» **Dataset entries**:
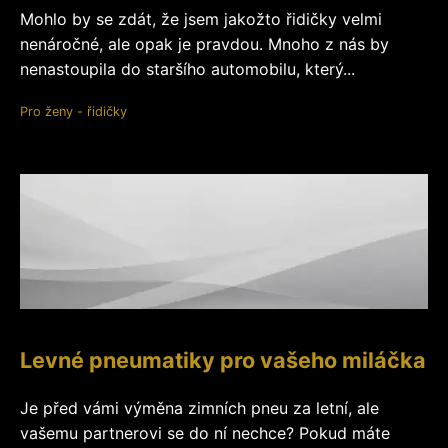
Mohlo by se zdát, že jsem jakožto řidičky velmi
nenáročné, ale opak je pravdou. Mnoho z nás by
nenastoupila do staršího automobilu, který...
Pro ženy - řidičky
Levné pneumatiky pro vašeho miláčka
Je před vámi výměna zimních pneu za letní, ale
vašemu partnerovi se do ní nechce? Pokud máte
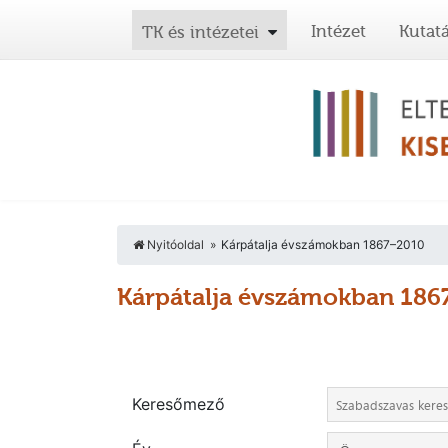
Intézet
Kutat
TK és intézetei
Nyitóoldal
Kárpátalja évszámokban 1867–2010
Kárpátalja évszámokban 18
Keresőmező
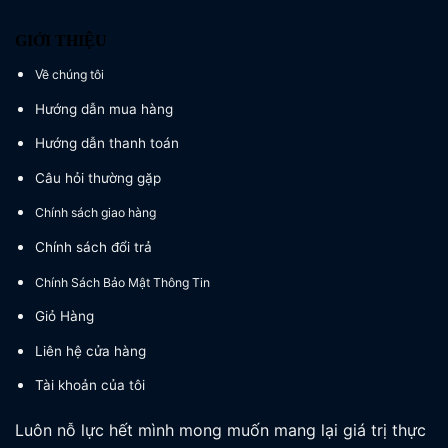
GIỚI THIỆU
Về chúng tôi
Hướng dẫn mua hàng
Hướng dẫn thanh toán
Câu hỏi thường gặp
Chính sách giao hàng
Chính sách đổi trả
Chính Sách Bảo Mật Thông Tin
Giỏ Hàng
Liên hệ cửa hàng
Tài khoản của tôi
Luôn nỗ lực hết mình mong muốn mang lại giá trị thực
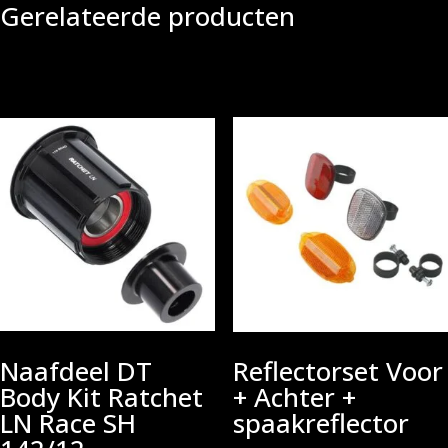
Gerelateerde producten
Naafdeel DT
Reflectorset Voor
Body Kit Ratchet
+ Achter +
LN Race SH
spaakreflector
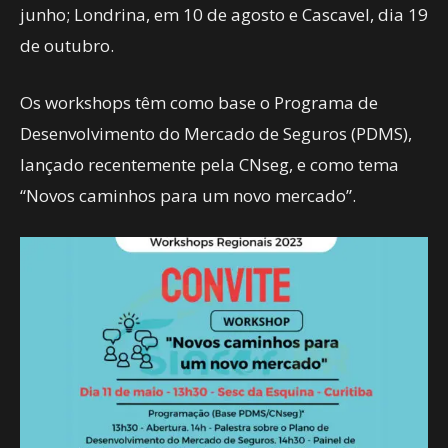
junho; Londrina, em 10 de agosto e Cascavel, dia 19
de outubro.
Os workshops têm como base o Programa de
Desenvolvimento do Mercado de Seguros (PDMS),
lançado recentemente pela CNseg, e como tema
“Novos caminhos para um novo mercado”.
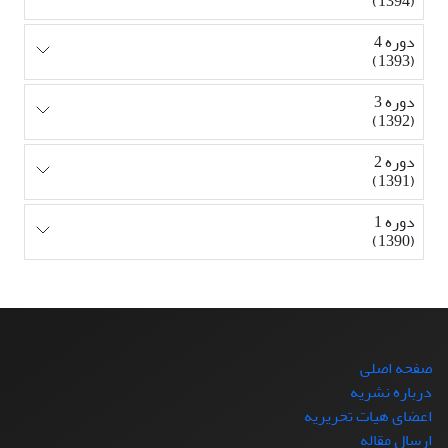
(1394)
دوره 4
(1393)
دوره 3
(1392)
دوره 2
(1391)
دوره 1
(1390)
صفحه اصلی
درباره نشریه
اعضای هیات تحریریه
ارسال مقاله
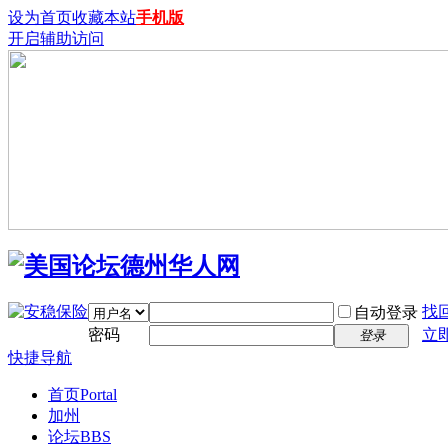
设为首页
收藏本站
手机版
开启辅助访问
找
自动登录
密码
立
登录
快捷导航
首页
Portal
加州
论坛
BBS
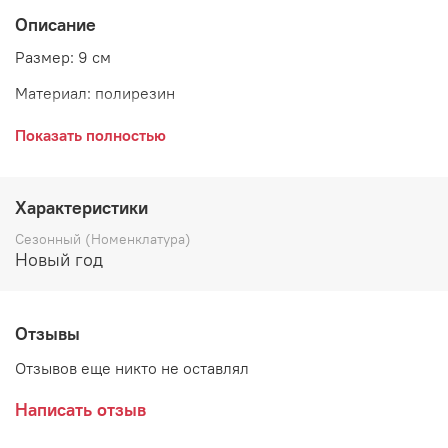
Описание
Размер: 9 см
Материал: полирезин
Страна: Бельгия
Показать полностью
Поставщик: Goodwill
Коллекция: SANTA'S CIRCUS
Характеристики
Сезонный (Номенклатура)
Новый год
Отзывы
Отзывов еще никто не оставлял
Написать отзыв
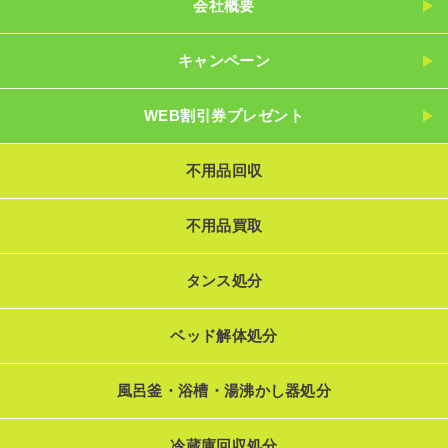
会社概要
キャンペーン
WEB割引券プレゼント
不用品回収
不用品買取
タンス処分
ベッド解体処分
風呂釜・浴槽・湯沸かし器処分
冷蔵庫回収処分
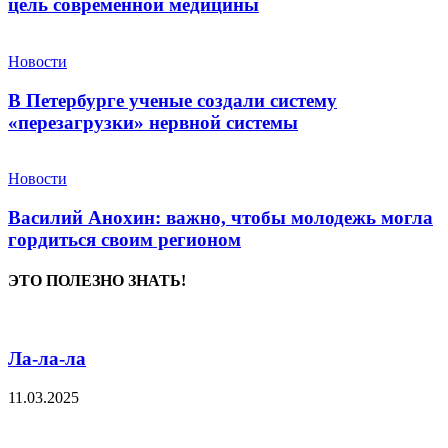
цель современной медицины
Новости
В Петербурге ученые создали систему
«перезагрузки» нервной системы
Новости
Василий Анохин: важно, чтобы молодежь могла
гордиться своим регионом
ЭТО ПОЛЕЗНО ЗНАТЬ!
Ла-ла-ла
11.03.2025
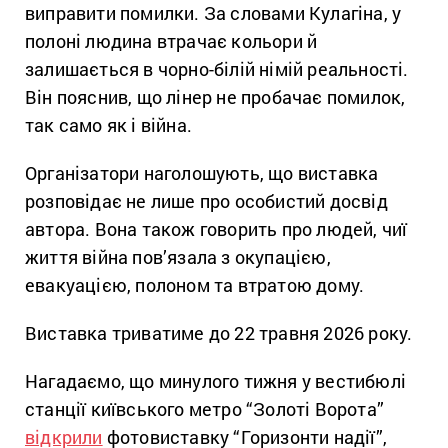
виправити помилки. За словами Кулагіна, у
полоні людина втрачає кольори й
залишається в чорно-білій німій реальності.
Він пояснив, що лінер не пробачає помилок,
так само як і війна.
Організатори наголошують, що виставка
розповідає не лише про особистий досвід
автора. Вона також говорить про людей, чиї
життя війна пов’язала з окупацією,
евакуацією, полоном та втратою дому.
Виставка триватиме до 22 травня 2026 року.
Нагадаємо, що минулого тижня у вестибюлі
станції київського метро “Золоті Ворота”
відкрили
фотовиставку “Горизонти надії”,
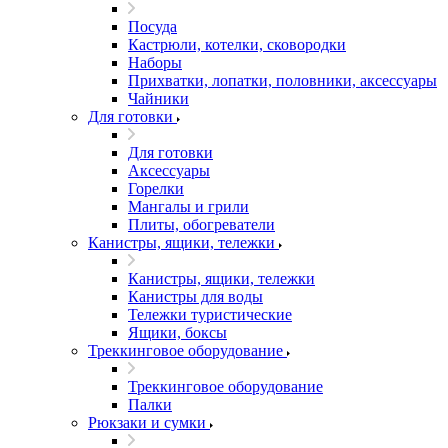
Посуда
Кастрюли, котелки, сковородки
Наборы
Прихватки, лопатки, половники, аксессуары
Чайники
Для готовки
Для готовки
Аксессуары
Горелки
Мангалы и грили
Плиты, обогреватели
Канистры, ящики, тележки
Канистры, ящики, тележки
Канистры для воды
Тележки туристические
Ящики, боксы
Треккинговое оборудование
Треккинговое оборудование
Палки
Рюкзаки и сумки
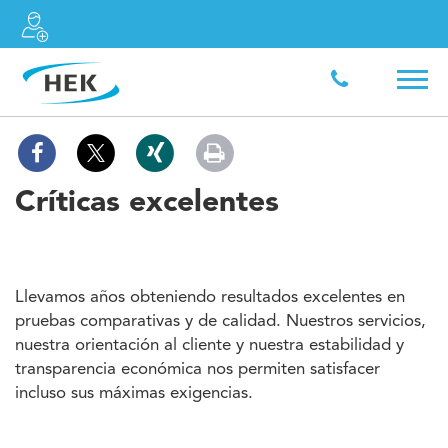
Críticas excelentes
Llevamos años obteniendo resultados excelentes en
pruebas comparativas y de calidad. Nuestros servicios,
nuestra orientación al cliente y nuestra estabilidad y
transparencia económica nos permiten satisfacer
incluso sus máximas exigencias.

» **What the task requires**: Repeat, word for word, the lines from the one containing "виправити помилки. За словами Кулагіна, у" through the one containing "Нагадаємо, що минулого тижня у вестибюлі", including both of those lines.

» **Exercise result**:
виправити помилки. За словами Кулагіна, у
полоні людина втрачає кольори й
залишається в чорно-білій німій реальності.
Він пояснив, що лінер не пробачає помилок,
так само як і війна.
Організатори наголошують, що виставка
розповідає не лише про особистий досвід
автора. Вона також говорить про людей, чиї
життя війна пов’язала з окупацією,
евакуацією, полоном та втратою дому.
Виставка триватиме до 22 травня 2026 року.
Нагадаємо, що минулого тижня у вестибюлі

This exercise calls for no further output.